それなのに、悪天候にあっさり屈する。嘘ざむい芝居を見せられた気がする。
「あなたは戻ったほうがいい」ユリは言った。高橋は俯く。
変身に怒りも湧かなかった。けれど、信じるということはこんなにも惨めなのだと改めて思い知らされた。
「気にしないで。最初から一人で死ぬつもりだったから」
しゃがみ込む高橋に声をかけ、歩いた。裏切りが死の炎を増幅させる。

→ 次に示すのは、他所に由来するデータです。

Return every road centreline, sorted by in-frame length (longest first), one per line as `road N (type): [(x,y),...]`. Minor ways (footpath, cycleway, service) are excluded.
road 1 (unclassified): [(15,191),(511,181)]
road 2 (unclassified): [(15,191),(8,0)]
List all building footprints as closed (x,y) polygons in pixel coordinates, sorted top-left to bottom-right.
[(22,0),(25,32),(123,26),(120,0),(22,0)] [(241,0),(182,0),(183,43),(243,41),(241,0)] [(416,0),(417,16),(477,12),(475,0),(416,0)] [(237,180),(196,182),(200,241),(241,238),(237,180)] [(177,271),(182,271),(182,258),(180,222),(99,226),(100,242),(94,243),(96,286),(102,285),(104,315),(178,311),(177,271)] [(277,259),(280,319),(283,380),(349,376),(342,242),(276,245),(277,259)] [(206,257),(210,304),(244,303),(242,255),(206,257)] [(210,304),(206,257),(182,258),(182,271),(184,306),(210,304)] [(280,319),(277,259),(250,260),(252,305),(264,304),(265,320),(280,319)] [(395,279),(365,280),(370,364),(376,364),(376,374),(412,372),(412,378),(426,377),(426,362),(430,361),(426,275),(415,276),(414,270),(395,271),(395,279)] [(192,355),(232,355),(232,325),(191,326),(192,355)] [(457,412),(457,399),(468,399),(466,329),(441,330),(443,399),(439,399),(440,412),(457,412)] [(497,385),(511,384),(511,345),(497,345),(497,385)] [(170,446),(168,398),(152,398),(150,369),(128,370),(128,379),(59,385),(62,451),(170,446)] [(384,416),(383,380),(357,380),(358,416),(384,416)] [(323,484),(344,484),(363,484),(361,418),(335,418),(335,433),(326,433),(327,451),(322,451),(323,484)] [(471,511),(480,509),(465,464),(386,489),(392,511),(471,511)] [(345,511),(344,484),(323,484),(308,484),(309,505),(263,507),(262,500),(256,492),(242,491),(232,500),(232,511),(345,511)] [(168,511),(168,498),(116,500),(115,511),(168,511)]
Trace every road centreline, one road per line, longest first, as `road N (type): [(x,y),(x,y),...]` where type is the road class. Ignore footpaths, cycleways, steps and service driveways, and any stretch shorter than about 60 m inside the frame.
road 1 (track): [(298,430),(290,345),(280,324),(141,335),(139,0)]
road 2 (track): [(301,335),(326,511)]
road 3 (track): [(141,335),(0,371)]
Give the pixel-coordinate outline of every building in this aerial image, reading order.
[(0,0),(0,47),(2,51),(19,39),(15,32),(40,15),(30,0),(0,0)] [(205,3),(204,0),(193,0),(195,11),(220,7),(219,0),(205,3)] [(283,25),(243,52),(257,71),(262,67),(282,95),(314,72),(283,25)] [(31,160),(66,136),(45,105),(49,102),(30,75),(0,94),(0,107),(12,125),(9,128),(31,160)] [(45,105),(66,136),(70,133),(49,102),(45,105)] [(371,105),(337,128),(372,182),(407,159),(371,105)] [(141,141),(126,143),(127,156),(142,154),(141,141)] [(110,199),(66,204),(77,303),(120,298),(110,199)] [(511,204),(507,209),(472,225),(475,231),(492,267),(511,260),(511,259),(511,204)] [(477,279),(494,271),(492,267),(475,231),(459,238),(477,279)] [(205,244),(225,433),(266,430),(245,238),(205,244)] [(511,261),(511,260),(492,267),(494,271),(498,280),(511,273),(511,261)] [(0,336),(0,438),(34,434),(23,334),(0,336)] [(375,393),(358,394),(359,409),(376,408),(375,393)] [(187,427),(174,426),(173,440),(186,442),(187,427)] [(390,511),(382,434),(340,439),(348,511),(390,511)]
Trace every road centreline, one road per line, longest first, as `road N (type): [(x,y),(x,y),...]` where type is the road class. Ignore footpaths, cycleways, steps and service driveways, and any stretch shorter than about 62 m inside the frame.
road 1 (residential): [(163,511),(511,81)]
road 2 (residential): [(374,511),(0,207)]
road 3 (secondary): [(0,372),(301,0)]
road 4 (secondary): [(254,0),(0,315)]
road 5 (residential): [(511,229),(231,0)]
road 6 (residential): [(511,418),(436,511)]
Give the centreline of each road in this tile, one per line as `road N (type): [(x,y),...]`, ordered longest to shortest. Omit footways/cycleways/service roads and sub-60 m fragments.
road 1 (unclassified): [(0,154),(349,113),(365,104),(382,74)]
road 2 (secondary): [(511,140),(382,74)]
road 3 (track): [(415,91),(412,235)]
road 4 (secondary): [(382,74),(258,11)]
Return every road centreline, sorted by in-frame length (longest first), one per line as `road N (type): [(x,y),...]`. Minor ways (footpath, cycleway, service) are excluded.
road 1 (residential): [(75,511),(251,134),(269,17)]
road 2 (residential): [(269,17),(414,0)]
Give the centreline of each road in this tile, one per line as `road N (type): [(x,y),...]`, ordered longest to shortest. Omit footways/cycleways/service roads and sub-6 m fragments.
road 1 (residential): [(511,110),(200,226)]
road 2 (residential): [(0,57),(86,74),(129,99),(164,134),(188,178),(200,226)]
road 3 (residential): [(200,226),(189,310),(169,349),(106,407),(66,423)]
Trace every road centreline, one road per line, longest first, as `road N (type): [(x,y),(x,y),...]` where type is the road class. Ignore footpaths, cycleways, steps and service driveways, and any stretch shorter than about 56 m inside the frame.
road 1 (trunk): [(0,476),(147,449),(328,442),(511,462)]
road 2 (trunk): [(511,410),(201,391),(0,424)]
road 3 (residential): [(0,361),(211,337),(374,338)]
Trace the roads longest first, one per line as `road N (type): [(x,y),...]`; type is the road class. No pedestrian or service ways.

ユリは振り向くことなく、垂直を思わせる断崖の鎖に手をかけた。
鎖が揺れる。その震動で、降り積もった雪が顔に落ちてきた。それを払おうともともせずに、一歩ずつ身体を引き上げていく。上も下も見ないで目の前だけを見つめて登った。
寒さで指が切れるかに冷たい。もしここで鎖を掴む手を離せば、谷底へ真っ逆さまに墜落する。ならテラスへ登ろうが、ここで落ちようが、谷底で死ぬことに変わりがないのではないか。そんなふうに思ったりもした。
でも違う。登りさえすれば百パーセント自分の意思で死ねる。ここで落ちてしまえば半分は事故。意思がかすむ。同じようでも意味合いが別なのだ。
猛烈に吹きつける雪をまともに顔で受けながら、歯を喰いしばる。どこまで登ったのか、それすらも分からない。上も下も目の前も視界はすべて真っ白だった。